Beaumont Planning Director Chris Boone said that no one, even a sitting councilmember, is allowed to operate outside the city’s ordinances and regulations.

“We know the applicant and we are doing our best to treat them as any other applicant,” Boone said of Samuel’s SUP request. Part of the Regular Joe treatment occurred when Planning representatives followed up on complaints about Samuel conducting business at his Hazel Street locale in the Oaks Historic District without a permit.

“We went out to the site and it appeared the business had opened,” Boone said. “They said they were just setting up computers; however, for us it was enough to constitute a problem.”

That’s when the cease and desist letter was sent, Boone said. Whether Samuel’s premature business opening would have any bearing on granting the SUP, Boone could not say for sure. But, he said, “Opening up does not help your case; if anything, it hurts your case.”

Jordan said she’s seen clients at the Hazel Street law office. Samuel denies operating a business in the Oaks Historic District without a SUP and said the only visitors to his office have been those with concerns about the city there to talk with a councilmember.

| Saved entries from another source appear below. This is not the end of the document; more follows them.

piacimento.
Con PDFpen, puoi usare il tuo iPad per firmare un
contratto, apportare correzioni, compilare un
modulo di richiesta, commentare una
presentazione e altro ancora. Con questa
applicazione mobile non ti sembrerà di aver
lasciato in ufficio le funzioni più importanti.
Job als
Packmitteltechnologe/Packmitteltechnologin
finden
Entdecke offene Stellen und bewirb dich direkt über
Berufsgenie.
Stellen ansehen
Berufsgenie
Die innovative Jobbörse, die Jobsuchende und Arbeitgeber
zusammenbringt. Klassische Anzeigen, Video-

“I’m not in business,” he told The Examiner. “I can’t see clients here. I’ve met with my clients at the Tyrrell Library; I’ve met with my clients at the Jefferson County Courthouse, trying to make sure I’ve met the guidelines.”

Samuel said he was offended that his neighbors are pre-judging him, and “not by the integrity of my character.” Additionally, in an e-mail circulating to city officials and employees, opponents to Samuel’s SUP application contend that allowing the permit will bring “pimps and drug dealers” into the neighborhood, an assertion Samuel takes strong exception to.

“You can’t discriminate against who comes into a neighborhood,” he said, “as long as government interest in served.”

According to the councilman, he meets all the requirements to obtain a SUP, and believes less than honorable ulterior motives are prompting the backlash.

“They said they didn’t want ‘you people’ here,” he said. “I have a problem with that. I’m not a drug dealer. I’m not a pimp. I’m not violating any laws. I’m just trying to make a living.

“I serve the community. I’m concerned about the future of this city. I was here through each one of the storms. Why would I want to see there being a detriment to any part of my city? This is where I’m from. This is my city.”

Samuel law partner and son Sean Villery-Samuel said he, too, only wants what’s best for the community and the Oaks Historic District neighborhood.

“I believe we have just as much value in the betterment of this community,” he said. “And we have just as much interest in this community being safe and protected.

“It actually surprised me when those types of comments were directed toward our business.”

Still, residents disagree.

“What they don’t understand is no one wants to live next door to a legal office that specifically services criminals and criminal law,” Hargroder said. “If he leaves this and it’s been rezoned for commercial use, it could be used for a halfway house, or other commercial use, and we have nothing we can do about it at that point.”

Samuel said if he is not granted the SUP, his business would be jeopardized and the Oaks Historic District community would be losing a good neighbor.

“I didn’t come in to fight anybody,” Samuel said. “I came in to serve my community.

“I followed the rules and they’re trying to take my livelihood.”